Conti, a Russia-based cybercrime group, launched its ransomware attack on the health service on May 14th, 2021.
O’Dowd Solicitors, a Cork-based firm representing more than 100 people affected by the HSE data breach, received the cash offer from the HSE on Friday. The offer included an additional sum of €650 per person for legal costs.
The letter from the Cork firm to affected patients described the offer as a “significant development”, adding that it is “the first time in public (or private that I know of) the HSE have acknowledged that they will need to compensate individuals impacted by the breach”.
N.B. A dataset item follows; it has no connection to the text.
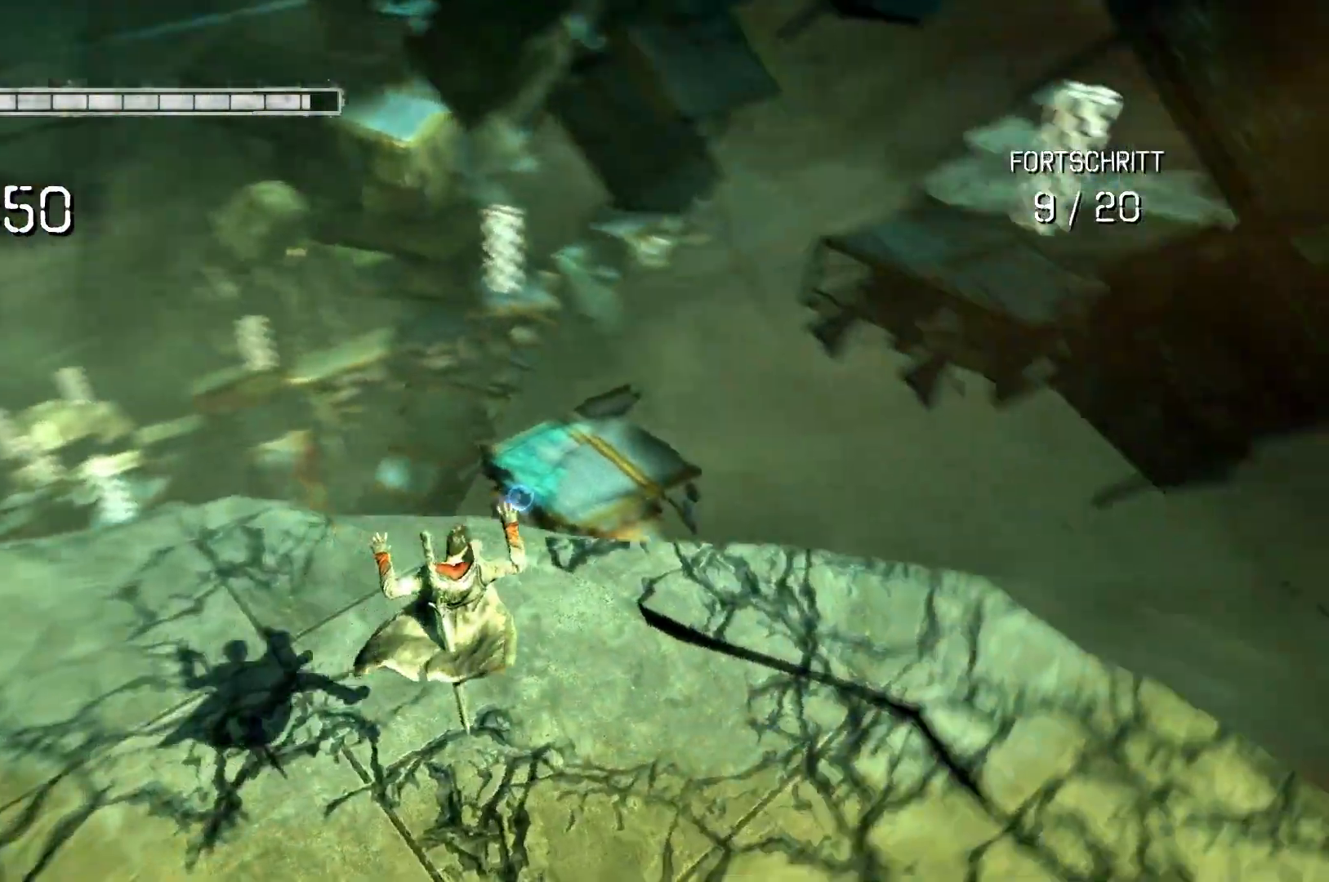
{"buttons": [], "left_stick": "center", "right_stick": "up-right", "events": [[67, "right_stick", "center"], [183, "left_stick", "center"], [383, "right_stick", "up-right"]]}
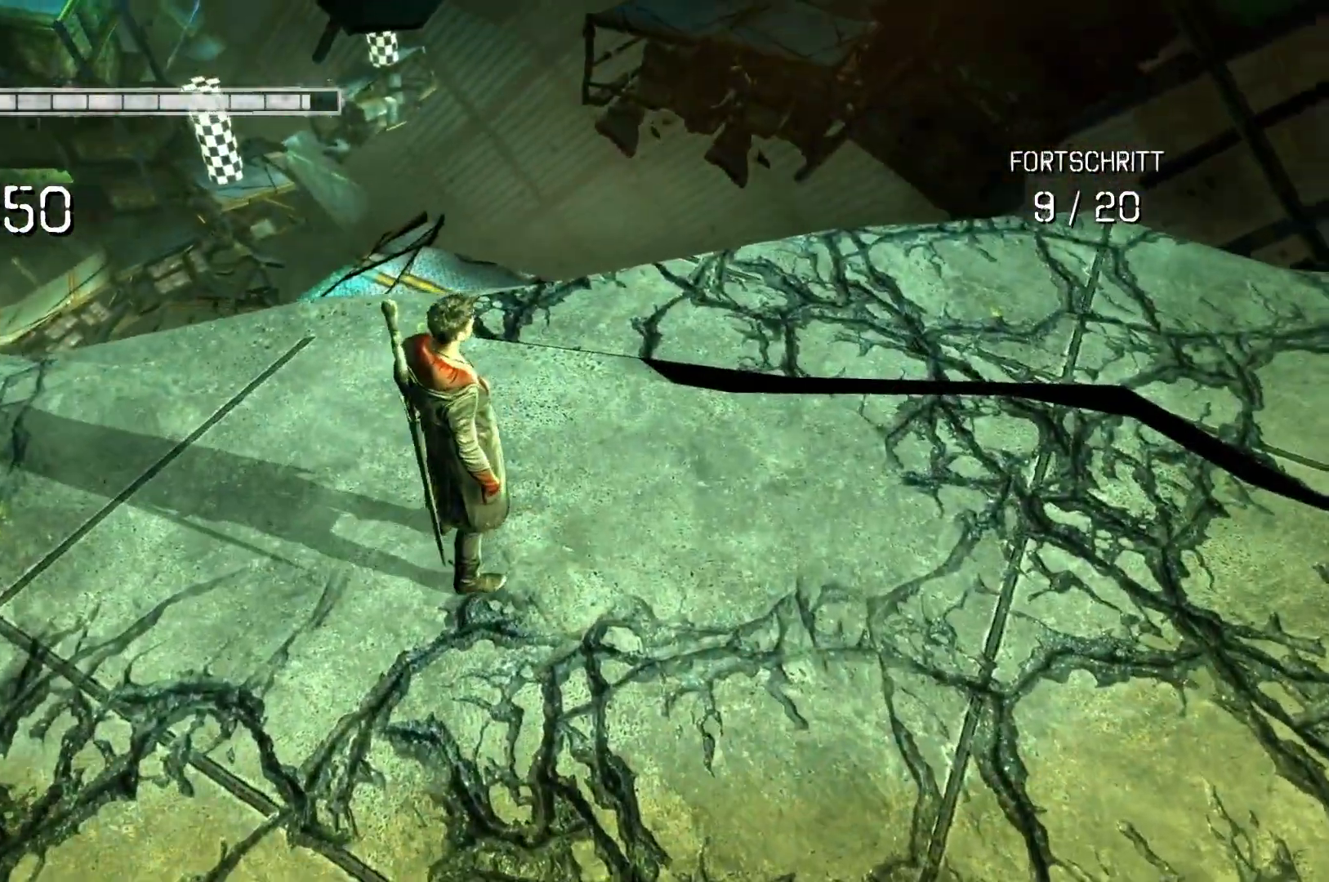
{"buttons": [], "left_stick": "up-left", "right_stick": "down", "events": [[183, "left_stick", "up-left"], [200, "right_stick", "center"], [483, "right_stick", "down"]]}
The 2021 attack was the biggest on a health system anywhere in the world and led to lengthy delays in patient treatment and compromised the personal data of almost 100,000 staff and patients.
The offer from the HSE comes after a recent high-profile case affirming damages to victims of data breaches.
In a statement, a spokeswoman for the HSE said that, as of last month, there were about 620 legal proceedings issued against the HSE “arising from the criminally motivated cyberattack in May 2021″.
“The HSE is working closely with the State Claims Agency in relation to this matter and is engaging with legal representatives accordingly. These legal matters between the HSE and effected individuals are confidential,” the statement said.
[ HSE cyber attack: More than 470 legal proceedings issued against health service after ransomware hitOpens in new window ]
According to the HSE, it has “invested significantly” in cyber capability since the attack.
“There are multiple ongoing programmes of work focused on addressing all issues highlighted in the wake of the attack,” it added.
“The HSE manages and responds to thousands of cyber threats annually and takes appropriate action to identify and develop responses to cyber risks and ensure awareness of current threats. The HSE continues to invest significantly in multi-layered cyber defences.”
A 2021 PwC report into the HSE cyberattack identified the “frail” nature of the dispersed IT system used by the health service as a key weakness that led to the incident, with the opening of a malicious file attached to a phishing email being identified as the cause.